The Eleventh Amendment as Curb on Bureaucratic Power
Roderick M. Hills, Jr.
New York University School of Law
Stanford Law Review, Vol. 53, May 2001
Scholars frequently attack the Court's recent sovereign immunity jurisprudence on the ground that it serves no practical function. In particular, critics can identify no sensible purpose to the doctrine's distinction between private lawsuits seeking "prospective" (injunctive) relief against state governments (which are allowed under Ex Parte Young) and private lawsuits seeking "retrospective" (monetary) relief against state governments (which is barred by the principle of sovereign immunity). This Article takes issue with this objection to sovereign immunity doctrine by suggesting a practical function to the injunction-damages distinction. The doctrine might serve the function of strengthening the position of elected non-federal policy "generalists" (governors and state legislators) against appointed state bureaucrats. State agency specialists often are more loyal to their counterparts in federal agencies, because they share a professional culture, career paths, program priorities, etc. Such a state official might not resist federal agency mandates in the rule-making process, because such mandates comport with his or her own thinking about governmental priorities, and they are a good excuse for a larger budget request from the state legislature. State agency specialists, therefore, can become a surreptitious force for undermining the policy-making discretion of state legislatures and governors.
The Eleventh Amendment doctrine's distinction between damages and injunctions might possibly protect against this threat to federalism. The reason is rooted in the practical reality of budgeting. The money necessary to pay damages rarely comes out of the revenues appropriated for an agency's operations. Instead, states typically maintain some sort of "Judgments Fund" for the payment of damages award. Because damages judgments do not affect an agency's bottom line, damages are a political headache for the state legislature, which must figure out how to find the money to pay the judgment, often out of other programs' budget. By contrast, each agency must itself decide how to comply with injunctions by reallocating their existing resources. Given the practical inertia of state budgeting, the cost of the federal mandate, when enforced with an injunction, will tend to lie where it falls - on the budget of the state agency subject to a state mandate - if the mandate is enforced only by an injunction and not by damages.

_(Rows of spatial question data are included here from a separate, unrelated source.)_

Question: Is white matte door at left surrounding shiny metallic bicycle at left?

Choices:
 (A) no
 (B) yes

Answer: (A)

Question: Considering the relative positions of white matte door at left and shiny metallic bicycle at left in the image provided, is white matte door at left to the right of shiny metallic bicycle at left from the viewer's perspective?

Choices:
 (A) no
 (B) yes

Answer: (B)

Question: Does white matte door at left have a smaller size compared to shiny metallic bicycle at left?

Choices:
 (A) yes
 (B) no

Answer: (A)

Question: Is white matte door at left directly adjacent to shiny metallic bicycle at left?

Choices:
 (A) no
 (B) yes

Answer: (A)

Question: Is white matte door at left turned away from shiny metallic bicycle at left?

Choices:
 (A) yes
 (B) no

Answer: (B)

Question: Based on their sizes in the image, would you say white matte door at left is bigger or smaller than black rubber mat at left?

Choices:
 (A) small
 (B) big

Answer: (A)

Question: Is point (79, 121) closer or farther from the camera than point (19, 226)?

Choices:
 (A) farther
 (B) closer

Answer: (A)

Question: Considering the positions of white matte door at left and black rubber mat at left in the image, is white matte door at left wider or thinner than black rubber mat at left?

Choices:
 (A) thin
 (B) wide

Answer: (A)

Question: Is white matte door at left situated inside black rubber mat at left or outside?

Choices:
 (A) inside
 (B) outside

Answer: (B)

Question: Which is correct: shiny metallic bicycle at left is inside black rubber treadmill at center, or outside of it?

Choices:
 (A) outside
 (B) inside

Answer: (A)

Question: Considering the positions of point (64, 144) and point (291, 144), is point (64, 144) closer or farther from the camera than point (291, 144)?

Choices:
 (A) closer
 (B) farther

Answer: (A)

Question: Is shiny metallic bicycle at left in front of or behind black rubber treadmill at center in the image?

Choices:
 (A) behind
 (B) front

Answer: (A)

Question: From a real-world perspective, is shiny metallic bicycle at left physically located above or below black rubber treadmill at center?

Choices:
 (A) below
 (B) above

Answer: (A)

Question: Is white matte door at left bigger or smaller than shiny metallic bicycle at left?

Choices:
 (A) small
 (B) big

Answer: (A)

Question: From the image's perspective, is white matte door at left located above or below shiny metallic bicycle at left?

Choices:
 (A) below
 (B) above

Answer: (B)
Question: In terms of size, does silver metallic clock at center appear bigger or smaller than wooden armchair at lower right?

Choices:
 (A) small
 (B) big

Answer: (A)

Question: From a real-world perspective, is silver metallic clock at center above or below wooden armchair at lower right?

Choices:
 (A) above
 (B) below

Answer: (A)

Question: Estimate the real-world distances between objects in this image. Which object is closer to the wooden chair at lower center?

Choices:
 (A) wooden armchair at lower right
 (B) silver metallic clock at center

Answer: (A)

By forbidding damages, sovereign immunity doctrine places a "firewall" between each state agency, insuring that federally mandated costs imposed on one state agency - perhaps with that agency's acquiescence - do not spill over on to the budgets of other rival state programs. Thus, the doctrine prevents any state agency from using federal mandates to enlarge its own budget. In this way, the states' immunity from damages might be a partial cure or at least palliative for the ill of state agency's disloyalty to the state's political leadership.